An Apiary Safari in Llanafan
After a wet start to the day and some geocaching around Llanafan, the sun was shining brightly by the time we met the rest of the Aberystwyth Beekeepers at the village hall in Llanafan. We were all heading out for an ‘apiary safari’ for the afternoon where we visit other peoples apiary and take a look at their bees.
We hadn’t expected loads of people today and didn’t really expect the weather to be quite so kind to us, but we go along more for the social side of things and of course the tea and cakes afterwards. However, now that the sun was shining and things were looking perfect for beekeeping, we were soon organised and all headed off to different apiaries. We went with Rob and Lynfa to their apiary on Trawscoed Farm where they had a drone laying queen that they wanted to kill. Their apiary was in a perfect spot with easy access from the car and plenty of shelter from the trees.
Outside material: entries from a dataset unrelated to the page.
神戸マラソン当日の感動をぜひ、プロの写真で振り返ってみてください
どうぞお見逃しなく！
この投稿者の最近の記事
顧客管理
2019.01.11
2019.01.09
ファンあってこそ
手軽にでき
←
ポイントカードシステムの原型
It was however getting the afternoon sun and the bees seem fairly happy. We soon found the drone laying queen. As she was about to be destroyed we decided that it would be a good opportunity for me to practise clipping a queen and for Morgan to mark her. We did so and then despatched her before cremating her in the smoker. Rob and Lynfa were then going to unite the small colony with another that they had elsewhere.
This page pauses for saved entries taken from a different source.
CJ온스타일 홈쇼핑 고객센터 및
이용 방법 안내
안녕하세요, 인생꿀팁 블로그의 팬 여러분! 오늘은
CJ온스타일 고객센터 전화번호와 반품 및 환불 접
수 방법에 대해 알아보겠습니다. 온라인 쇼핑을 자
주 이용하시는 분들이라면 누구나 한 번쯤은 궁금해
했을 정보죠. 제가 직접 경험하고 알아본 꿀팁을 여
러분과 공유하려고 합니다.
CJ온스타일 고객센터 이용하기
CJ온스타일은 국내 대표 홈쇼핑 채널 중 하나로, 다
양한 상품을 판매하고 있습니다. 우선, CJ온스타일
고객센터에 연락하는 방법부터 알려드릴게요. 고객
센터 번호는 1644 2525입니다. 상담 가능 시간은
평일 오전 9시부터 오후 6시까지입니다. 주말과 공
This didn’t take long so we then went up to meet the others at Phil’s apiary. There were quite a few people here and they had already had a tour of his garden high on the hills above the Ystwyth Valley. There was plenty of shelter from tall laurel and leylandii hedges though and apiary was well protected. In fact the entire garden was feeling like something of a sun trap today. We had a quick look a couple of the hives but then left the others to it as there were a few beginners who wanted to take a closer look.
We sat in the sun chatting instead. Elsewhere, another group had gone off to take a look at Will’s apiary as well. When they were finished, we all headed back to Llanafan Village Hall where we met for the now customary tea and cake feast. As usual, there was plenty to go around and our Greek Honey Cake went down a treat.
As usual with these apiary safari’s it only highlights how challenging the conditions are where we try to keep bees. I know ‘the grass is always greener on the other side’ but it does always seem as though the conditions are ideal in other people’s apiaries whereas we struggle to find days that are suitable weather-wise for inspections. Once back at home it was still a little windy but getting quite late so I resisted the urge to take a look at our bees as well and instead pottered in the garden for an hour or so.